Task requirements:
Could you say how many lines below contain the word "Slots"? Give the number with no other text.
>>
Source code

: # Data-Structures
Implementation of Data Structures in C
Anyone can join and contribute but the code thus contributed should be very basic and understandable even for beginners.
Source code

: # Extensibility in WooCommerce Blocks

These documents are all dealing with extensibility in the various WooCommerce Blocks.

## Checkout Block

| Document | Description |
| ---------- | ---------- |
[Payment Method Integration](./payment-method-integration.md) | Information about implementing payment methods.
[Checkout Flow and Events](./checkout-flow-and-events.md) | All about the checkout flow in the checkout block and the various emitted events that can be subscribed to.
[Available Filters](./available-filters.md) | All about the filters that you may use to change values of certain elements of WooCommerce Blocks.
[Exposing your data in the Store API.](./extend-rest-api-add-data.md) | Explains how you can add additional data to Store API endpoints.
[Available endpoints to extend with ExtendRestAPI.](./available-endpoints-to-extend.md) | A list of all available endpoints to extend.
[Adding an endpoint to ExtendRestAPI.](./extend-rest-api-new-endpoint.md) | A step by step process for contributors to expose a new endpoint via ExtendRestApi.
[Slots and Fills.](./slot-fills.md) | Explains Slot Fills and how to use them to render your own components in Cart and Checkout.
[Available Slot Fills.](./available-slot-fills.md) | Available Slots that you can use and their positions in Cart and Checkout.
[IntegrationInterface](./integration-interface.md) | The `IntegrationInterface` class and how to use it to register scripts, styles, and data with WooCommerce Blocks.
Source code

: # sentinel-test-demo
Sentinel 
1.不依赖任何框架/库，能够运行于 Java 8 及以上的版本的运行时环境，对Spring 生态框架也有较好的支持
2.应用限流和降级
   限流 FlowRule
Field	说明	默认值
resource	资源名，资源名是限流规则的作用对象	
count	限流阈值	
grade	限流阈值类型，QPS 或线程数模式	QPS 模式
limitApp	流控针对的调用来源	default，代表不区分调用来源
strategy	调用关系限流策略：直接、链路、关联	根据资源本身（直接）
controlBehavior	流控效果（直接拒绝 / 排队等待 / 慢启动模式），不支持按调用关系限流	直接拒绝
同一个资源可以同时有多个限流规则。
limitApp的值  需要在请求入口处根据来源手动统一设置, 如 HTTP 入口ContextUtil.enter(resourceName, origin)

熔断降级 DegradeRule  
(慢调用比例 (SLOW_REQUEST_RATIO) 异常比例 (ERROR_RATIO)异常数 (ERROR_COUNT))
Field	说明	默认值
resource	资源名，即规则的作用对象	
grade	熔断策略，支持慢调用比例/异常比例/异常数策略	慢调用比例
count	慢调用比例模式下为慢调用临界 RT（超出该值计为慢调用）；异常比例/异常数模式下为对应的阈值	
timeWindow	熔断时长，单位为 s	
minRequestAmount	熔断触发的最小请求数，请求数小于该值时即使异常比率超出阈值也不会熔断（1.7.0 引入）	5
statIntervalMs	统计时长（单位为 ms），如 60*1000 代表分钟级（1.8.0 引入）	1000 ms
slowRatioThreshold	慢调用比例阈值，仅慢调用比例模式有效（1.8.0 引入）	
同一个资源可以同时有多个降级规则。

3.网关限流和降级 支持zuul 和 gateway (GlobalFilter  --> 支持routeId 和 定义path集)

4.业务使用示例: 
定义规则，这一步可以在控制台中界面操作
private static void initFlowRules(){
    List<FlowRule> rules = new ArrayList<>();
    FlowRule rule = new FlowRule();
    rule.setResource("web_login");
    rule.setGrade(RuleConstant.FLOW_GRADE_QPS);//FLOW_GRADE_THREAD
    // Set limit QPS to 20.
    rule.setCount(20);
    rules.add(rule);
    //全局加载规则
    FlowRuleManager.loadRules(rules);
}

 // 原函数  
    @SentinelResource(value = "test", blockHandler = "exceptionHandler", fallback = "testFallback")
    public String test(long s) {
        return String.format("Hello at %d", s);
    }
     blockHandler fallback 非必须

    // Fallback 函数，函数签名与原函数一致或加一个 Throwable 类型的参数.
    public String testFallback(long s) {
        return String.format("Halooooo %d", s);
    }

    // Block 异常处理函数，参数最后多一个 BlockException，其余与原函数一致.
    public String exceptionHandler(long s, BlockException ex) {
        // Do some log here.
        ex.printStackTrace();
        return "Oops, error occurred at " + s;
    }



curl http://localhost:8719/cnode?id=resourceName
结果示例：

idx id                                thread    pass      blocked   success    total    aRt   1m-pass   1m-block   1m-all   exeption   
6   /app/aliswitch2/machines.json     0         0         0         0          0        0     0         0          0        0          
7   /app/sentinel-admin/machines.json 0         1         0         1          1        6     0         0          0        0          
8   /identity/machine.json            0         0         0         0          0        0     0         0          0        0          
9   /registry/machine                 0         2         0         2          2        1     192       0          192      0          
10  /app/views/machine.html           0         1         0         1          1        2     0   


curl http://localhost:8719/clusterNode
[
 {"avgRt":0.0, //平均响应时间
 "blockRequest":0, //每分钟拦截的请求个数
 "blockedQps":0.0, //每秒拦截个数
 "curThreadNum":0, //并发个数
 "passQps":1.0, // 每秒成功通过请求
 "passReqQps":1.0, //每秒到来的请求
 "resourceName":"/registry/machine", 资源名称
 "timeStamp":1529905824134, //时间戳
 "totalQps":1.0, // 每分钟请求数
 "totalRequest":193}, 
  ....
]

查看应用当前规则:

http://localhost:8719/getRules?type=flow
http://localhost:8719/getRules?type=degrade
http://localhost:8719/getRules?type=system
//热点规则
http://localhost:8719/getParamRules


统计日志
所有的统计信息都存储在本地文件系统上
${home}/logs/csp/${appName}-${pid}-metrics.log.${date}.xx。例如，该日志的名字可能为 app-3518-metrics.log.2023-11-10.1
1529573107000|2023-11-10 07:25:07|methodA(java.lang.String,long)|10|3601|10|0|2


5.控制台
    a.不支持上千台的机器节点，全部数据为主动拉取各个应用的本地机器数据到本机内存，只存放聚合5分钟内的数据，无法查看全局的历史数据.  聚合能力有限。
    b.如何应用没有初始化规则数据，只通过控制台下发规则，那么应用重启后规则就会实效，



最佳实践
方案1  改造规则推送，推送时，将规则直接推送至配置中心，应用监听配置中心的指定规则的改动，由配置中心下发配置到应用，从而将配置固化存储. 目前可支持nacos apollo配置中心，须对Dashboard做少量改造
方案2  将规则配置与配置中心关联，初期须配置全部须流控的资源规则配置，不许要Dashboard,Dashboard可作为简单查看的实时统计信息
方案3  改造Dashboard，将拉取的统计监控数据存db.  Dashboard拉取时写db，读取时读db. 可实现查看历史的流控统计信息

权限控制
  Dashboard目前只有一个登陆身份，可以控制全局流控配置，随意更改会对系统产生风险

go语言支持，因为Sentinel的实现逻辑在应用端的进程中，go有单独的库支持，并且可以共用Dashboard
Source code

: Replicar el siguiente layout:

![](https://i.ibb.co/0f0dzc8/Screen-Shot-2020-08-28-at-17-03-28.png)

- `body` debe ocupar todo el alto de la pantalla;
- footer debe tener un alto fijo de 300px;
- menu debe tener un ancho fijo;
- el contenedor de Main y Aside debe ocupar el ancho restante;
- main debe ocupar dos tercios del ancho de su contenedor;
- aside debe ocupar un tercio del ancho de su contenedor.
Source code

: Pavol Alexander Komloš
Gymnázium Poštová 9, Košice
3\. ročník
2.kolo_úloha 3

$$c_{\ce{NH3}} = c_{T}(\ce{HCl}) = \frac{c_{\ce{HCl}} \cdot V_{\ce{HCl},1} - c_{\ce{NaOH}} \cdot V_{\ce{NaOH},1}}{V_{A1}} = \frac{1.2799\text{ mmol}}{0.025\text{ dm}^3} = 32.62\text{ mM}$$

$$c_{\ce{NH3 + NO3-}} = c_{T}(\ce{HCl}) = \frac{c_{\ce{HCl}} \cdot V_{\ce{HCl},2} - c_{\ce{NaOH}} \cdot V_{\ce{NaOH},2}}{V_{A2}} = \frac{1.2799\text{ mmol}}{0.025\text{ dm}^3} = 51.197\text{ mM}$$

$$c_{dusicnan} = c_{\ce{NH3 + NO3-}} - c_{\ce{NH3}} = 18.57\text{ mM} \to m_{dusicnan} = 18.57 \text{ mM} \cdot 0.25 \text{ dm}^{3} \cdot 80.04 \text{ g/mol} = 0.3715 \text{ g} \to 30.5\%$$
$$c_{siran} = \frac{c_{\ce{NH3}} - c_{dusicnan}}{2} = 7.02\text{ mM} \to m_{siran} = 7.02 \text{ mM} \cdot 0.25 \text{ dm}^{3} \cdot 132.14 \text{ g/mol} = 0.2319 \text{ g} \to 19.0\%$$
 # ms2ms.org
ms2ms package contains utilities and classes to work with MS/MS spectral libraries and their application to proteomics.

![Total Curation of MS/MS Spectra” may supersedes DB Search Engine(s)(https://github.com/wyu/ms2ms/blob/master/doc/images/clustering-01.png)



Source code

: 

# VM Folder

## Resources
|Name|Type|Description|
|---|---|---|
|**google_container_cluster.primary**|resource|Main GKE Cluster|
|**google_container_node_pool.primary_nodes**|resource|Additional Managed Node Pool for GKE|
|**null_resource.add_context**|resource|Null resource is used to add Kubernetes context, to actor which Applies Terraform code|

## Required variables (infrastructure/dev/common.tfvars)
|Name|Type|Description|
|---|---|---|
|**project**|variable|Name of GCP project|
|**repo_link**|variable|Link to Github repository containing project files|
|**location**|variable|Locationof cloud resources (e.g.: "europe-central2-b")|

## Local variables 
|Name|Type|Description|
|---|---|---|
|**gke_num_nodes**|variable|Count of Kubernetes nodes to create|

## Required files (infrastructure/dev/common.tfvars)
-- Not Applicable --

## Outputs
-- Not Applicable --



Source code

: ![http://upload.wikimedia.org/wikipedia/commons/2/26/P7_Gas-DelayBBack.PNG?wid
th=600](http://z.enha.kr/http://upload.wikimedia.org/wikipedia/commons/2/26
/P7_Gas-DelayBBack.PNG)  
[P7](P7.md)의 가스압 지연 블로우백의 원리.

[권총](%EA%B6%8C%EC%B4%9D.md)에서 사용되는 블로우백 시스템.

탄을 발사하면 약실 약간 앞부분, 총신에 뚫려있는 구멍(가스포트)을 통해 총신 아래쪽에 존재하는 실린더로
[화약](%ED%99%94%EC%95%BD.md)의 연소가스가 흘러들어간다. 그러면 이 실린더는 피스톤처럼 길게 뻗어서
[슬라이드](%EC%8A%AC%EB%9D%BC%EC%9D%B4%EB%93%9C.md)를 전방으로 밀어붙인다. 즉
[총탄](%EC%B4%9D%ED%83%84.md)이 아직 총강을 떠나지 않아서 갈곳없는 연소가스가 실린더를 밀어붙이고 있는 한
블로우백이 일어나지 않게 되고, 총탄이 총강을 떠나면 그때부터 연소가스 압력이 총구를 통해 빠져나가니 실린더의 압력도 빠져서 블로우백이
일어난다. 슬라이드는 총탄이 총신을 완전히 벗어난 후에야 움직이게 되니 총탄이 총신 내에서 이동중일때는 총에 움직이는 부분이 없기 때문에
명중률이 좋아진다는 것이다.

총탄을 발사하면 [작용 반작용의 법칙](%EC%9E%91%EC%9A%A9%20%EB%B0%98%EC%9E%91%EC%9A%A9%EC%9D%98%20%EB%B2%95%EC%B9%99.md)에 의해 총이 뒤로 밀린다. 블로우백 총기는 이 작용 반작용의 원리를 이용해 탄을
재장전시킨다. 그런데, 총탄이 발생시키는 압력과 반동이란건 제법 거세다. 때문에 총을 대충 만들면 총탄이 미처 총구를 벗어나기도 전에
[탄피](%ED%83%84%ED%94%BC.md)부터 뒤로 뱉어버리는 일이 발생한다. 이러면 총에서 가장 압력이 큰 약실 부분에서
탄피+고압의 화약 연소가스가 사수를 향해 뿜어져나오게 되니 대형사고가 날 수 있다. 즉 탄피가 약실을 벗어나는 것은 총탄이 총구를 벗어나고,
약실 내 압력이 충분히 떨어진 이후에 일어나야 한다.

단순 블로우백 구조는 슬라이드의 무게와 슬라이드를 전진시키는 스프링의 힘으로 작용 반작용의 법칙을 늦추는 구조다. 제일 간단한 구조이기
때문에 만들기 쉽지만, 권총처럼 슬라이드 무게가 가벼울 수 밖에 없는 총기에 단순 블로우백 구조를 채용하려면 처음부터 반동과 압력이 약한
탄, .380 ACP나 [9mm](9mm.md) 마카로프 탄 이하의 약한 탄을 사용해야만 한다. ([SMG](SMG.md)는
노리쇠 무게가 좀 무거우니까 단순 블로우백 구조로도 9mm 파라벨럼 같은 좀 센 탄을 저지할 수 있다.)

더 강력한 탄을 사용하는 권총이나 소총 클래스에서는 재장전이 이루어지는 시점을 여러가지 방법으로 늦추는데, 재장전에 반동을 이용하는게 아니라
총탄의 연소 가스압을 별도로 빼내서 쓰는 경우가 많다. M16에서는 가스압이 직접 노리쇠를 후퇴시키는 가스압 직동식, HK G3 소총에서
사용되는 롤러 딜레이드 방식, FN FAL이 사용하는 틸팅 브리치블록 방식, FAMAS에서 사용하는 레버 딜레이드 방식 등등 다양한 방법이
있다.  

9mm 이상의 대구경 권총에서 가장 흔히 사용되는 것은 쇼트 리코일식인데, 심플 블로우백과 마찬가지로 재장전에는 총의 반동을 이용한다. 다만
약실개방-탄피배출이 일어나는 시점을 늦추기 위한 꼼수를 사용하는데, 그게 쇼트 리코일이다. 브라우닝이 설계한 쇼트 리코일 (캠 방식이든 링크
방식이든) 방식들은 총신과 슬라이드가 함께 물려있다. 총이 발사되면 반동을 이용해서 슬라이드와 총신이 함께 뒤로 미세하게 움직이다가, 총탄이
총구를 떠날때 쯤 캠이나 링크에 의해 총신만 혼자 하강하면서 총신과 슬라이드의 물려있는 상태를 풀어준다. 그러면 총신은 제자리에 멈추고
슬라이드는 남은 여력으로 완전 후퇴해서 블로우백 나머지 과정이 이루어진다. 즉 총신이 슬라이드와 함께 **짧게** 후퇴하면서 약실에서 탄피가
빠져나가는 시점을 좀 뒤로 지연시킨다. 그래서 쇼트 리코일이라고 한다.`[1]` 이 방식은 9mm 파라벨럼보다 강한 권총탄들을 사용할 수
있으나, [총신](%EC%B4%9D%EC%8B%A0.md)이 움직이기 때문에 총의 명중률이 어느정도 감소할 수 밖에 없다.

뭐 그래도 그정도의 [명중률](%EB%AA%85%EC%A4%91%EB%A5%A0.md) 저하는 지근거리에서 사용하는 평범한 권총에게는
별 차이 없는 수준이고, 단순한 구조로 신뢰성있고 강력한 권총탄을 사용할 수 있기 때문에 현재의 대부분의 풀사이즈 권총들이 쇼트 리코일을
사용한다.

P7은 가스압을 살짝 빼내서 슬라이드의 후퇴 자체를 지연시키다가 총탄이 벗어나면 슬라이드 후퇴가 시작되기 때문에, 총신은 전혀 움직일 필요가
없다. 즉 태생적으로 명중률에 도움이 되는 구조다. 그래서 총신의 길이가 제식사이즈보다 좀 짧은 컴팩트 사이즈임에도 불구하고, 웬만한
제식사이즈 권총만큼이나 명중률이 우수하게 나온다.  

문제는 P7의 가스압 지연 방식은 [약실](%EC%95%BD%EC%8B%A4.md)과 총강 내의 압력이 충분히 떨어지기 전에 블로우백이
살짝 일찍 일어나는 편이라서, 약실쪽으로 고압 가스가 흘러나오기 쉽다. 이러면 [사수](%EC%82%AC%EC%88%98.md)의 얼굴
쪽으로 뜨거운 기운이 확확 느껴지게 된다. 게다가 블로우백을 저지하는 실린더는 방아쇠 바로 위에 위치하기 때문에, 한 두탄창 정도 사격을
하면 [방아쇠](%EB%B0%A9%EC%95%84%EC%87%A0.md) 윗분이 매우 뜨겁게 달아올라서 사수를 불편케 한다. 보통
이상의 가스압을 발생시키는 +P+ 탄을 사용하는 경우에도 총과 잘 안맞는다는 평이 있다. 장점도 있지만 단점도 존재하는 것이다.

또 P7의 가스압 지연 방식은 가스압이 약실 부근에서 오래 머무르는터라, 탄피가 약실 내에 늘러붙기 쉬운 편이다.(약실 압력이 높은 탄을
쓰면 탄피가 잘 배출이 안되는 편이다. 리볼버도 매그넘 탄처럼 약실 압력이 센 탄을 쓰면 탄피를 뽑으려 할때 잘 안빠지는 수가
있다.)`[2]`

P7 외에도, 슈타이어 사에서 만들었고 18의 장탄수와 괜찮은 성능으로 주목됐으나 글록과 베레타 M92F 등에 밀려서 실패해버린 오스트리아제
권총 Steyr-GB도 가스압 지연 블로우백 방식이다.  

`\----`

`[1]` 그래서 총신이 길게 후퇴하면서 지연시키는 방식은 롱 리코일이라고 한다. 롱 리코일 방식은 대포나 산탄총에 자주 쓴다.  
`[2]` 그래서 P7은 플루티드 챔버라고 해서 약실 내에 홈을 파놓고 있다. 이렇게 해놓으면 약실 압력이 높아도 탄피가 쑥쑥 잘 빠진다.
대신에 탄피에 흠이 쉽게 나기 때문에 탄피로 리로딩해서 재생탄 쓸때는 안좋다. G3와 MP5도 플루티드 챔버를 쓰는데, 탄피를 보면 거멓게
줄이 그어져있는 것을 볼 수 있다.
<<
Answer box:
2